- Document section
....

The site of a trucking terminal to be operated by national company Swift Transportation on U.S. Highway 301 south of Statesboro has already been paved, and was originally proposed to include spaces for 172 trailers or tractor-trailer rigs and 25 "bobtail" spaces for trucks without trailers attached.

Besides the truck spaces, 

50 standard parking spaces, in front, would be for regular passenger vehicles, especially those of office personnel, according to information received by James Pope, Bulloch County planning and development director. Other than the concrete pavement for parking and a fence surrounding most of it — a black, steel fence up front — so far there's only an area of bare ground for a future building to include an office and training area, driver's lounge with showers and perhaps a laundry, and truck maintenance bays in back.

....

- Given information
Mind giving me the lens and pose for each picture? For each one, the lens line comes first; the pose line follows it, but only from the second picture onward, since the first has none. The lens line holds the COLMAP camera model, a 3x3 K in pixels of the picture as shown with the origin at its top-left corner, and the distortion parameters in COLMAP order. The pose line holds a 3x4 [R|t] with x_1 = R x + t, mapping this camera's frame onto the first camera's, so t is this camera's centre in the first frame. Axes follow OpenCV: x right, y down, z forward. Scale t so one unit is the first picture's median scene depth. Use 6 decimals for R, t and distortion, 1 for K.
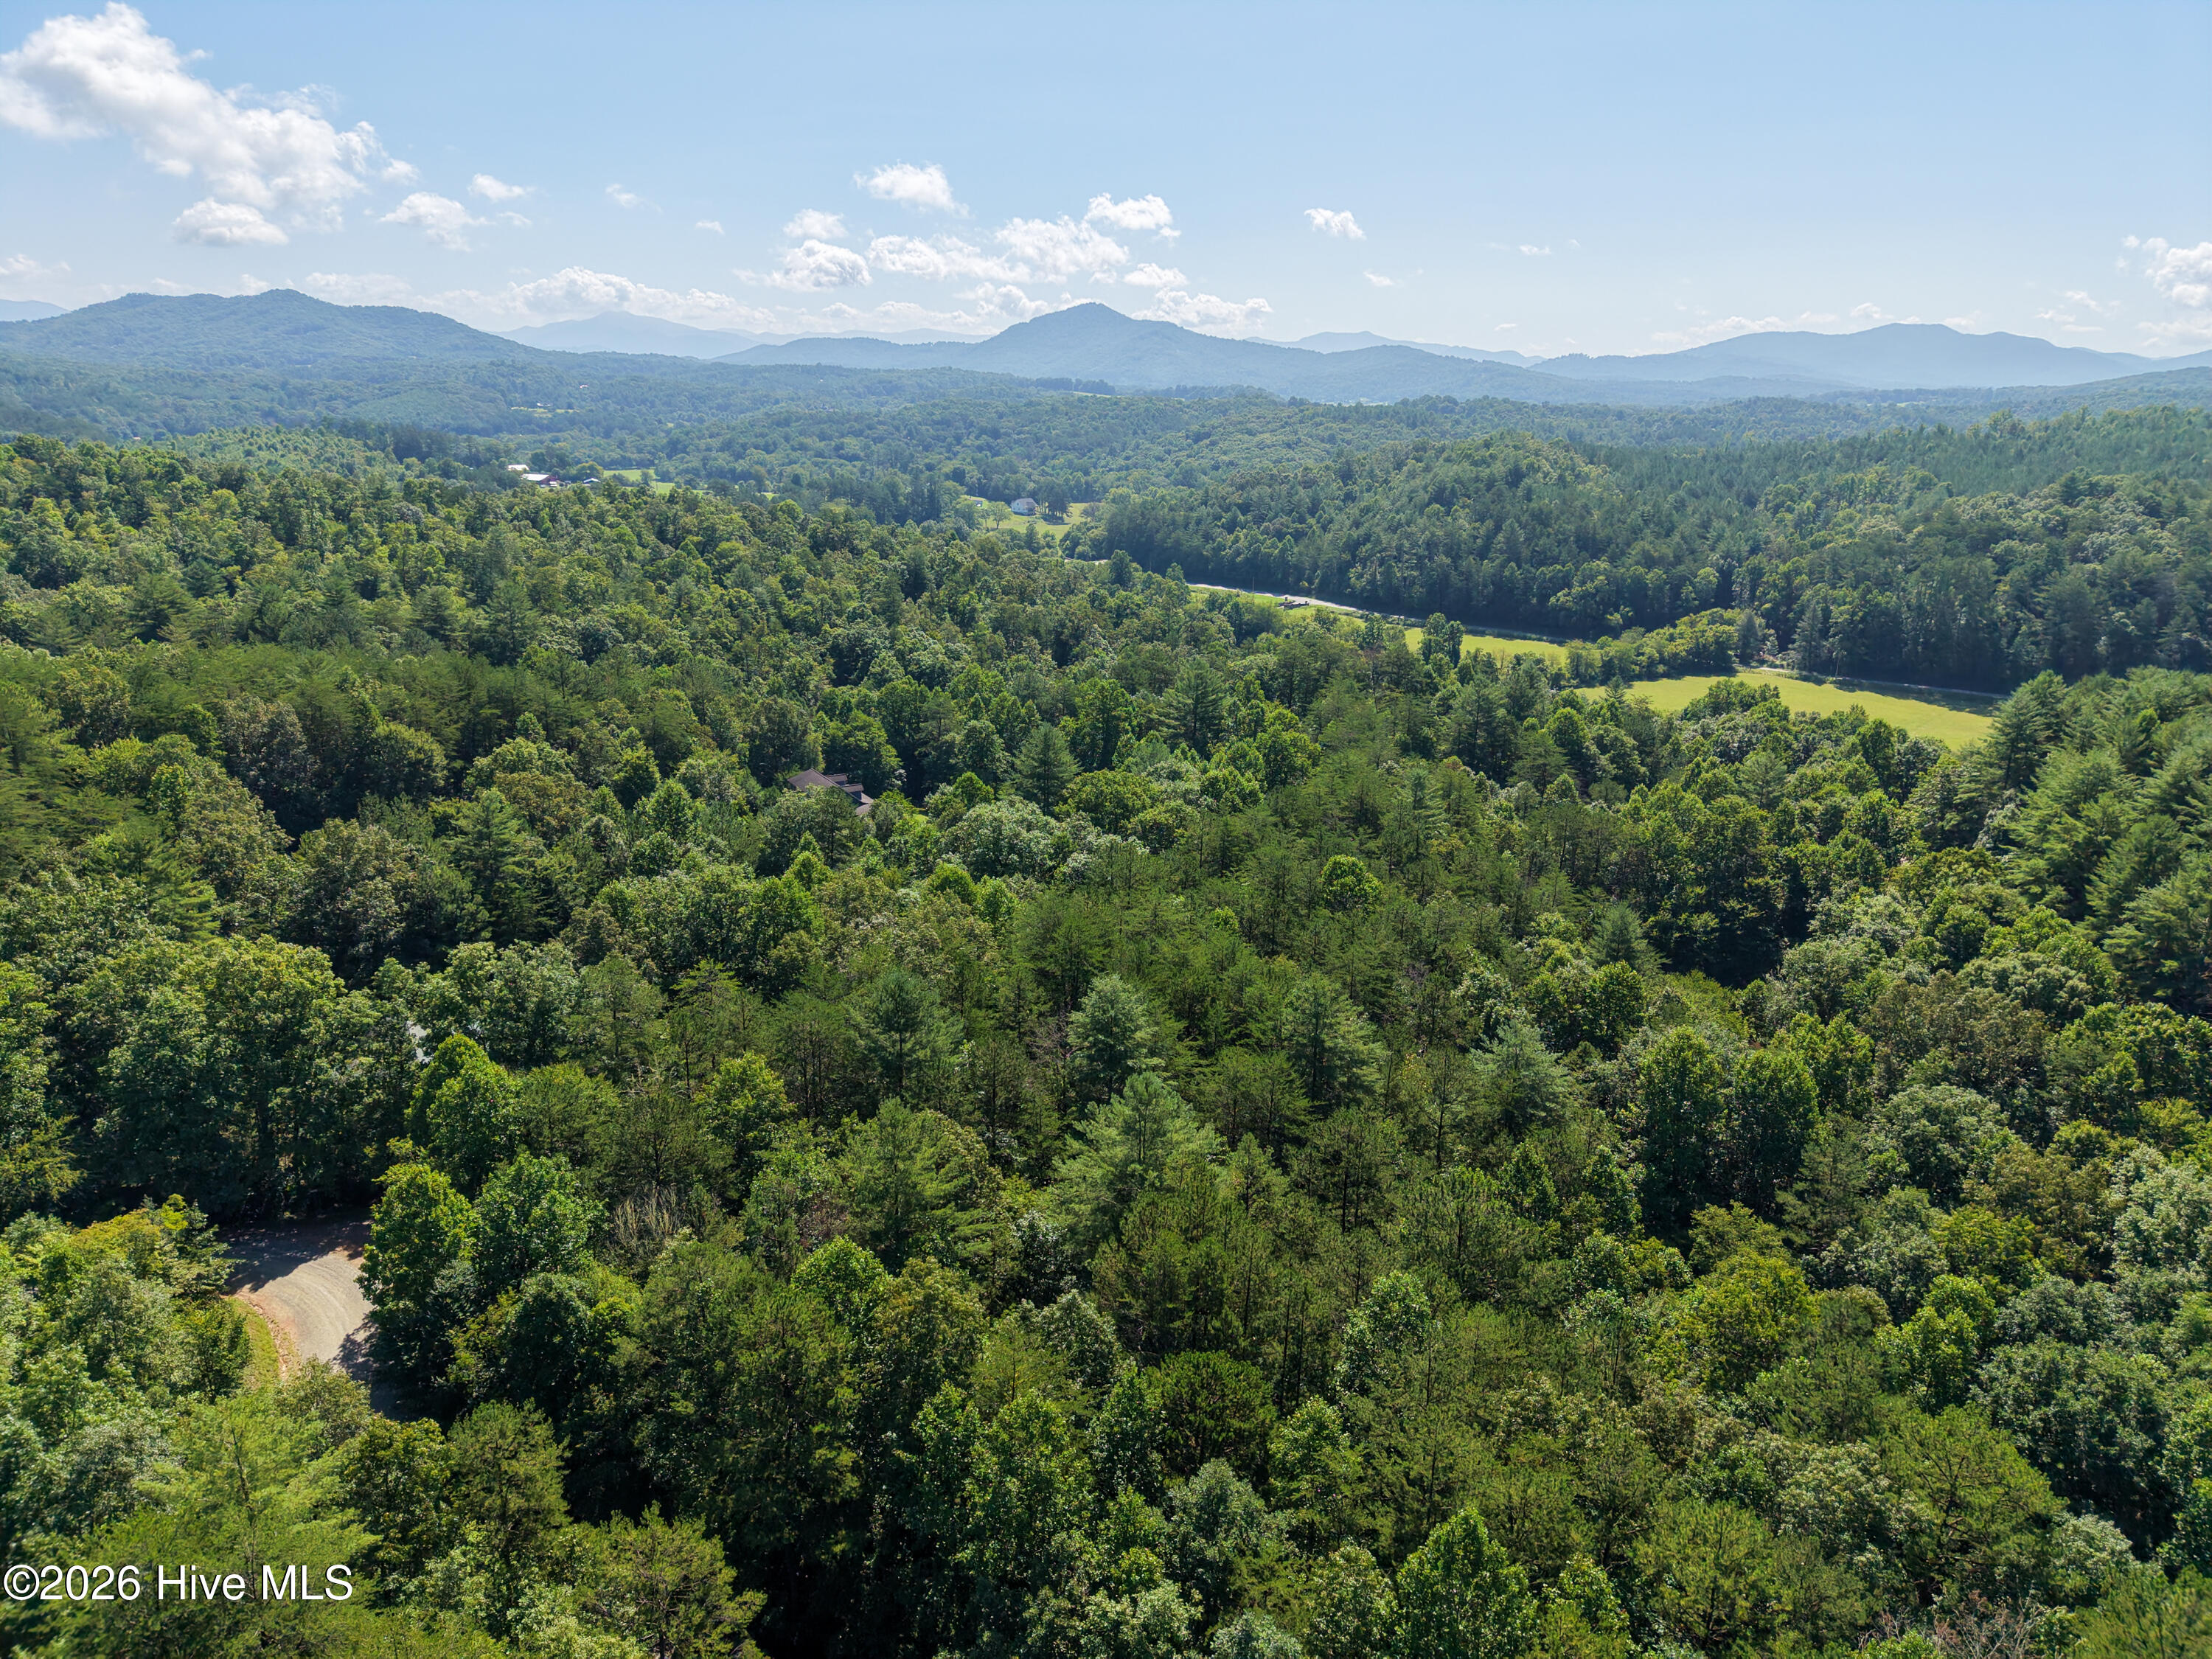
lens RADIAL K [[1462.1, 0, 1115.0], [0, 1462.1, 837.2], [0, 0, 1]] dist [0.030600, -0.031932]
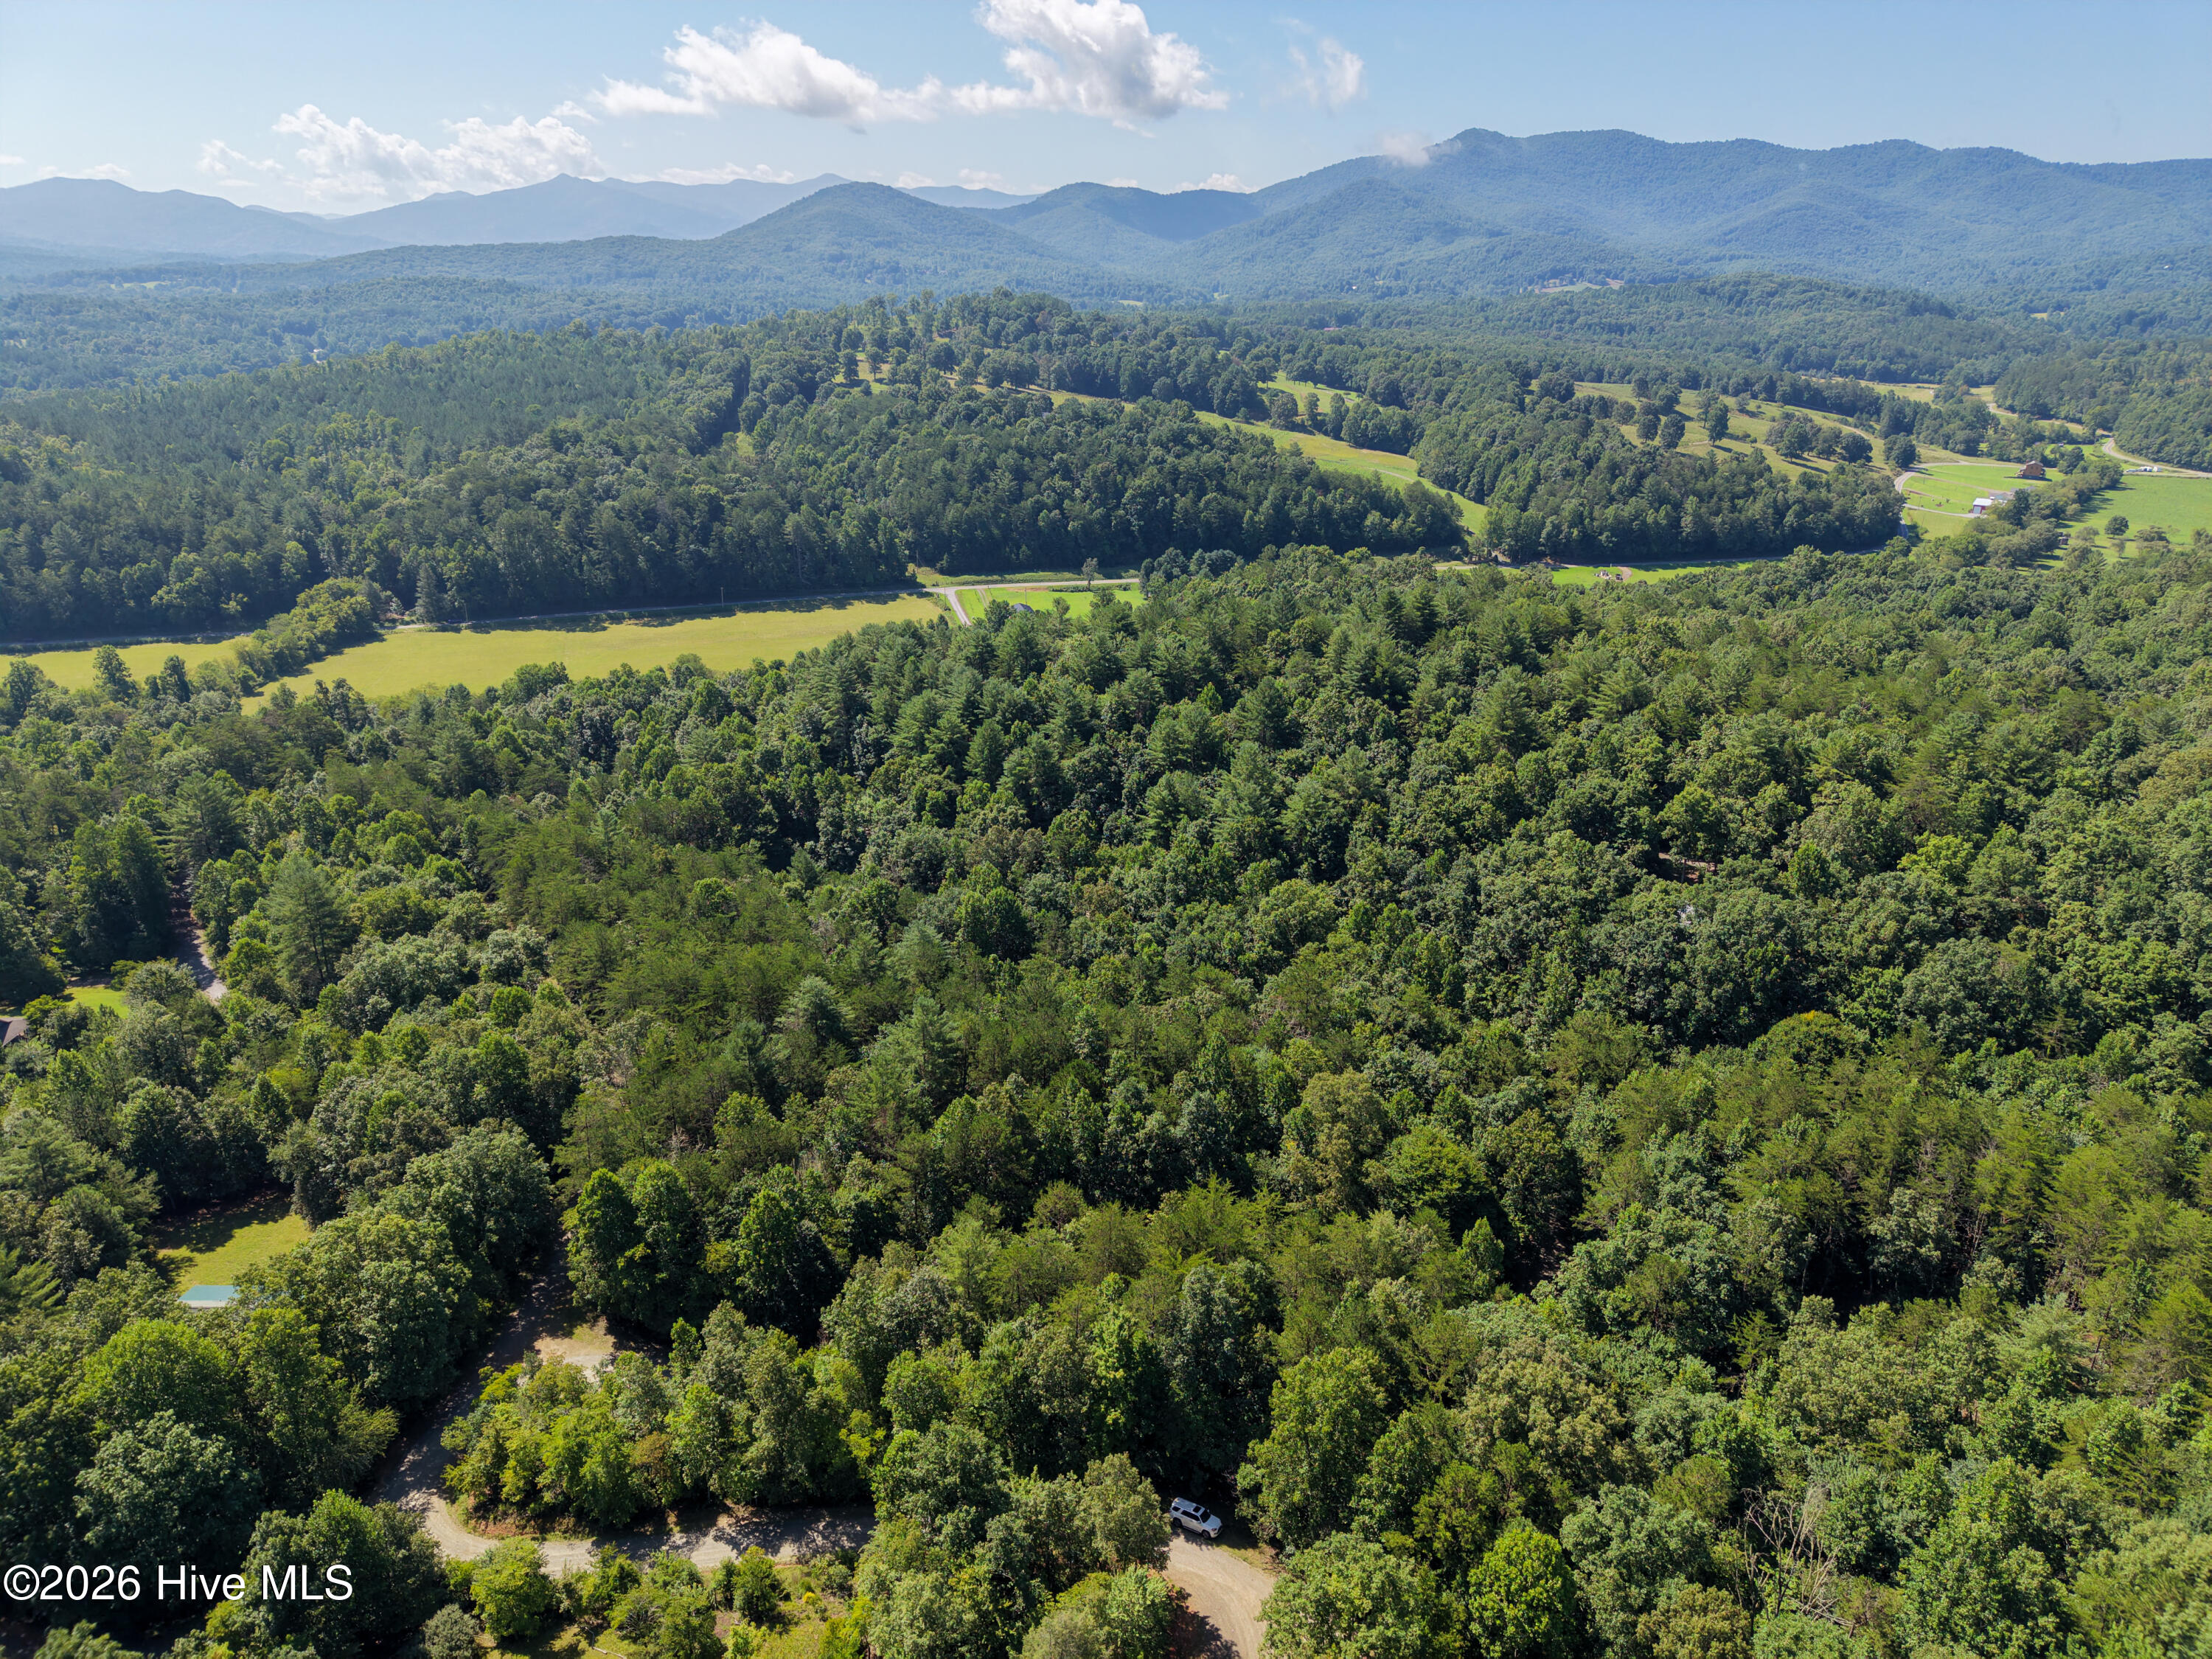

....

- What is needed
Answer these from the text on the Swift Transportation terminal south of Statesboro:
(a) How many "bobtail" spaces were originally proposed?
(b) How many standard parking spaces would be for passenger vehicles?
(c) What kind of fence stands up front?

- The completed task
(a) 25
(b) 50
(c) A black, steel fence